思考テクニック: 丸暗記した公式は使えません。図形的に隙間の厚さ d を d = d2 - d1(凸レンズ側の隙間 - 凹レンズ側の隙間)として立式する必要があります。また、反射光の位相のずれ(固定端反射かどうか)も慎重に判断しなければなりません。問5の近似計算 r2 / 2R を自力で組み合わせる応用力が求められます。

3. 合否を分けた「この一問」

【第3問 問5・問6:凹凸レンズ間の干渉】

理由: 多くの受験生は、第1問(力学)と第2問(電磁気)は典型パターンとして演習を積んでいます。しかし、第3問後半のような「設定が少しひねられた干渉問題」で差がつきます。
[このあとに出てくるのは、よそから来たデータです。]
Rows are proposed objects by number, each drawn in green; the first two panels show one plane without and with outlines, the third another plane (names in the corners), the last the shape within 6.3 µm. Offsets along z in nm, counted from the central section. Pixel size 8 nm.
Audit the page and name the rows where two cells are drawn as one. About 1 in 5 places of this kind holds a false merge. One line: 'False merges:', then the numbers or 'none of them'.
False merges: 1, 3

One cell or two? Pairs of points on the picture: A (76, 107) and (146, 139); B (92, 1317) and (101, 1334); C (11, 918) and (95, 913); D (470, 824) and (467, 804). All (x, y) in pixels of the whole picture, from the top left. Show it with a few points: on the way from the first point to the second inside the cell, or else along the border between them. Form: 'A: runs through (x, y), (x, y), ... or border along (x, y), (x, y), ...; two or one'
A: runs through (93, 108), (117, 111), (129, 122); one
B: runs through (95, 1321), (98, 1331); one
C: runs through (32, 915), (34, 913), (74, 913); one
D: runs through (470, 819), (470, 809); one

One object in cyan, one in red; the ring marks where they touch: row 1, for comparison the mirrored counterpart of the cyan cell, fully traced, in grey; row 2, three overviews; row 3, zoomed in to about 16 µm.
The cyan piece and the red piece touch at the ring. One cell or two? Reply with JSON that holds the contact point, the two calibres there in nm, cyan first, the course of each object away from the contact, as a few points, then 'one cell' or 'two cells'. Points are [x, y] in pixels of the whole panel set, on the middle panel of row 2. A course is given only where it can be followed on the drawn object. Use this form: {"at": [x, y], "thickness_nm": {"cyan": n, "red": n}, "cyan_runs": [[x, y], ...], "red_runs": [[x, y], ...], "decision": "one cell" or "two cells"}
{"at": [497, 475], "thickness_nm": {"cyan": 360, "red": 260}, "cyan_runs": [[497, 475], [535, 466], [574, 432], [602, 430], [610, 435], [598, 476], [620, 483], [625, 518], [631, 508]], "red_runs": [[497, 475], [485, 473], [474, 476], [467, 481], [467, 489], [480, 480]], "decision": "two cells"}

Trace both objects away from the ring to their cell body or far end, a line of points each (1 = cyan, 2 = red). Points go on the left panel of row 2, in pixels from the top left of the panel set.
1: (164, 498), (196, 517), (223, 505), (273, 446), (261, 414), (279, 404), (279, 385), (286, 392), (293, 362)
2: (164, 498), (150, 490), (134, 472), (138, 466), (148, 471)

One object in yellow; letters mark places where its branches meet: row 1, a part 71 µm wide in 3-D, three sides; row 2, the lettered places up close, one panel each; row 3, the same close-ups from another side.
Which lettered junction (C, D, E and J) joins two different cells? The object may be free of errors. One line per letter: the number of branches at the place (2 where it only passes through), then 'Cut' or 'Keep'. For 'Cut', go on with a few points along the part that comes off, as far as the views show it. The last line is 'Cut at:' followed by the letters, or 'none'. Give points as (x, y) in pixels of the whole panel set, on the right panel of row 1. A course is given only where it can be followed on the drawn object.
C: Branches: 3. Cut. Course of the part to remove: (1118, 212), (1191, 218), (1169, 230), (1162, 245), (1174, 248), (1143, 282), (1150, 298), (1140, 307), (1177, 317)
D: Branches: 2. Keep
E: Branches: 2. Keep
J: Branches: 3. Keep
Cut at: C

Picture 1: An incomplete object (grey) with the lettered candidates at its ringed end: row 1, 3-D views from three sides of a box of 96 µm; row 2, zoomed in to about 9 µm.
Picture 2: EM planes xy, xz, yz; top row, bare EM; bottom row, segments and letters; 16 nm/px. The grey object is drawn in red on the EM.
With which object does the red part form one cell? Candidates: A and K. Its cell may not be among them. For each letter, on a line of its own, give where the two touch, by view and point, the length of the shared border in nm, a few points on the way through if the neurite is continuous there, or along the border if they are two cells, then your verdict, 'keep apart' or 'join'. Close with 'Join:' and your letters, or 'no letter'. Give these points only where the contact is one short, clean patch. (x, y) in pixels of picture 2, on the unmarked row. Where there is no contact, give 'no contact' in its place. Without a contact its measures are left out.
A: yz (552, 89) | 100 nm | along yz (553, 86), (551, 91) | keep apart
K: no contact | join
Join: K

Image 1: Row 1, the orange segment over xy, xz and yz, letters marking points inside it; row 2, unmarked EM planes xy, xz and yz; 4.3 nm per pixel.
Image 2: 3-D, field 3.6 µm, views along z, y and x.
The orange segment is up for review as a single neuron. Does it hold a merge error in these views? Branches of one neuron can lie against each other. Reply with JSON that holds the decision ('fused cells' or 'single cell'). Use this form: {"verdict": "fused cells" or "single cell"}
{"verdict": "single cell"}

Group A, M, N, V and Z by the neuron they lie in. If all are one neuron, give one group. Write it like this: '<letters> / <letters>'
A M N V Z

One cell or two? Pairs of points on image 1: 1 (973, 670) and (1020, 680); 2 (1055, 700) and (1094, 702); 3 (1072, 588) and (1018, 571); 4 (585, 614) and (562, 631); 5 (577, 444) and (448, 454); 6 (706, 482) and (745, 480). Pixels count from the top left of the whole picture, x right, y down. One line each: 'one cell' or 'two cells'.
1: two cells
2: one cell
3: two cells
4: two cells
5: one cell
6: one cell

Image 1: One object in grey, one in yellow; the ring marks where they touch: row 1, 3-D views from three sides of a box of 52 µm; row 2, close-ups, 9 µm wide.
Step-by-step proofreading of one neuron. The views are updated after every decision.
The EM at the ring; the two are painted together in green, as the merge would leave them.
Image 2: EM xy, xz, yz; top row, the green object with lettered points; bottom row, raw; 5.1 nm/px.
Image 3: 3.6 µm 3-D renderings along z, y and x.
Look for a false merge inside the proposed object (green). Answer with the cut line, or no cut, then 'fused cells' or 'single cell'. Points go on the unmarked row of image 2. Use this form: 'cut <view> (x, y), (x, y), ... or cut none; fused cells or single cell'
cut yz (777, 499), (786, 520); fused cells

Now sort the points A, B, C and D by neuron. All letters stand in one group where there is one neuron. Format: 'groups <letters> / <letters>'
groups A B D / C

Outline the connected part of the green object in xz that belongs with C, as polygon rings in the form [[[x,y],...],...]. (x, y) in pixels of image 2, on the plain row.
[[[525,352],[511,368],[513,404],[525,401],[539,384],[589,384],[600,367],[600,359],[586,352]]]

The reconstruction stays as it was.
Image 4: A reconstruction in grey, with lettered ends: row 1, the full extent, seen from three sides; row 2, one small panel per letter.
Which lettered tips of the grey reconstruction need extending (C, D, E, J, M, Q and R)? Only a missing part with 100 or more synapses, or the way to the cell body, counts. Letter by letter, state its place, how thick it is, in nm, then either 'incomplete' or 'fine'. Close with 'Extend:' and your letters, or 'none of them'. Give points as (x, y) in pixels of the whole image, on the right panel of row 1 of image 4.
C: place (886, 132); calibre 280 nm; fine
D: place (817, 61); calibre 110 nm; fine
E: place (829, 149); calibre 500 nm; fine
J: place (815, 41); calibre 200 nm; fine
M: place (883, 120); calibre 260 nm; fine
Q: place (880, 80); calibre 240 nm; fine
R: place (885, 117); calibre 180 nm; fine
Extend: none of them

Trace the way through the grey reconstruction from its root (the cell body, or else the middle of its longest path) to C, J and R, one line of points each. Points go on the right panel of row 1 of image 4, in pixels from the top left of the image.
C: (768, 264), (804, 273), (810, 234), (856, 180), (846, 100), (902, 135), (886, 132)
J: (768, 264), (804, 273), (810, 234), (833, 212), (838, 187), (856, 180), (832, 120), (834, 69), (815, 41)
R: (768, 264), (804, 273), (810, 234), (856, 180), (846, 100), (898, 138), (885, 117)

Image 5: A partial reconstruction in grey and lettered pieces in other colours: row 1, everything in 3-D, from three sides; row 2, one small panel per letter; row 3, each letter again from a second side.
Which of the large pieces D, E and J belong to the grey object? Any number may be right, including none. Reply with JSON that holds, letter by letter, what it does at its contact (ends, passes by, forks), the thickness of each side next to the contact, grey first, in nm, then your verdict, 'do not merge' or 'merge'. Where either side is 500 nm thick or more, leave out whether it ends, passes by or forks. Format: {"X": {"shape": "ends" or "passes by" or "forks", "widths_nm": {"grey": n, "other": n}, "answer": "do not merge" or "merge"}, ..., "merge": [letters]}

教科書の公式 r = √(mRλ) をただ暗記しているだけの受験生は、ここで手が止まったはずです。 一方、合格者は「なぜその公式になるのか(三平方の定理と近似計算)」という導出プロセスを理解しているため、「レンズが2枚になっても、それぞれの隙間の差をとればいいだけだ」と冷静に対処できたでしょう。 この問題を取り切れるかどうかが、物理で高得点を安定させるための分水嶺となります。

4. 今後の対策とまとめ

2025年度の入試問題を分析した結果、来年度以降の受験生がとるべきアクションプランは以下の3点です。

1. 「文字式計算」の体力をつける

岩手医科大の物理は、具体的な数値よりも、文字定数(R, G, M, λ など)を最後まで運びきる計算力が求められます。普段の演習から、「途中で計算が煩雑になっても、次元(単位)を確認しながら最後までやり抜く」訓練をしてください。

2. 公式の「導出過程」を再現できるようにする

第3問のように、公式の丸暗記が通用しない設定が出題されます。「ニュートンリングの式はどうやって導かれるか?」「ドップラー効果の式はどう導出するか?」といった教科書の基本事項の導出を、何も見ずに白紙に再現できるようにしましょう。これが応用力への最短ルートです。

3. 「グラフの意味」を読み解く練習

第2問のように、物理現象をグラフから読み取る問題も頻出です。特に電磁気では「電流の時間変化(傾き)=電圧」、力学では「v-tグラフの傾き=加速度、面積=移動距離」といった、グラフの幾何学的意味と物理法則の対応を意識して問題に取り組みましょう。

【最後に】 岩手医科大学の物理は、努力した分だけ報われる素直な試験です。 奇問に惑わされず、基礎を盤石にし、計算の手を止めないこと。この戦略を持って挑めば、必ず合格点は突破できます。頑張ってください!